Basic terminologies –
- Gross Domestic Product (GDP): It is defined as the total monetary or market value of all the finished goods and services produced within a country’s borders in a specific time period. In other words, it measures the value of total output in the economy by tracking the total demand.
- Sub-components of GDP (GDP = C + I + G + NX) —
- Consumption (C) — The biggest engine (56% of all GDP) is consumption demand from private individuals, technically known as Private Final Consumption Expenditure (PFCE).
- Investment (I) — The second-biggest engine (32%) is the investment demand generated by private sector businesses, also known as Gross Fixed Capital Formation (GFCF).
- Government (G) — The third engine (11%) is the demand for goods and services generated by the government (G) and is known as the Government Final Consumption Expenditure (GFCE).
- Net Exports (NX) — This is calculated by subtracting the demand for foreign goods by Indians (Indian imports) from the demand for Indian goods and services by foreigners (Indian exports).
- Nominal vs Real GDP —
- Nominal GDP (GDP calculated using current market prices) is the actual observed variable.

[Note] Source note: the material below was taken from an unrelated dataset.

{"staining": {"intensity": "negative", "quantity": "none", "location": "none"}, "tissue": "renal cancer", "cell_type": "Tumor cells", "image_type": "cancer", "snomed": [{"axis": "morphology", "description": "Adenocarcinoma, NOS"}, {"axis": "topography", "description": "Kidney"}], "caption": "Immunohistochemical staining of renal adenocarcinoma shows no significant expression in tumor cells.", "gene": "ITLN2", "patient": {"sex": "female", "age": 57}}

However, Real GDP (GDP calculated using constant 2011-12 prices, after taking away the effect of inflation) is a derived metric.
- Real GDP = Nominal GDP – Inflation Rate. Inflation is the rate at which the value of a currency is falling and consequently the general level of prices for goods and services is rising.
- From the Budget-making perspective, it is important to note what has happened to nominal GDP (both absolute level and its growth rate). However, from the perspective of the common people, real GDP is what matters.
- Gross Value Added (GVA) — It examines the amount of value added (in monetary terms) in various productive areas of the economy. As a result, it tracks the total output in the economy by looking at the total supply.
- GDP vs GVA — GDP = (GVA) + (Taxes earned by the government) – (Subsidies provided by the government). The difference between these two absolute figures will reveal the government’s role in the process. For example,
- GDP > GVA, if the government generated more money from taxes than it spent on subsidies.
- GVA > GDP, if the government gave subsidies in excess of its tax collections.
- Fiscal deficit — A fiscal deficit is a shortfall in a government’s income compared with its spending. It is essentially a marker of the health of government finances and tracks the amount of money that a government has to borrow from the market to meet its expenses.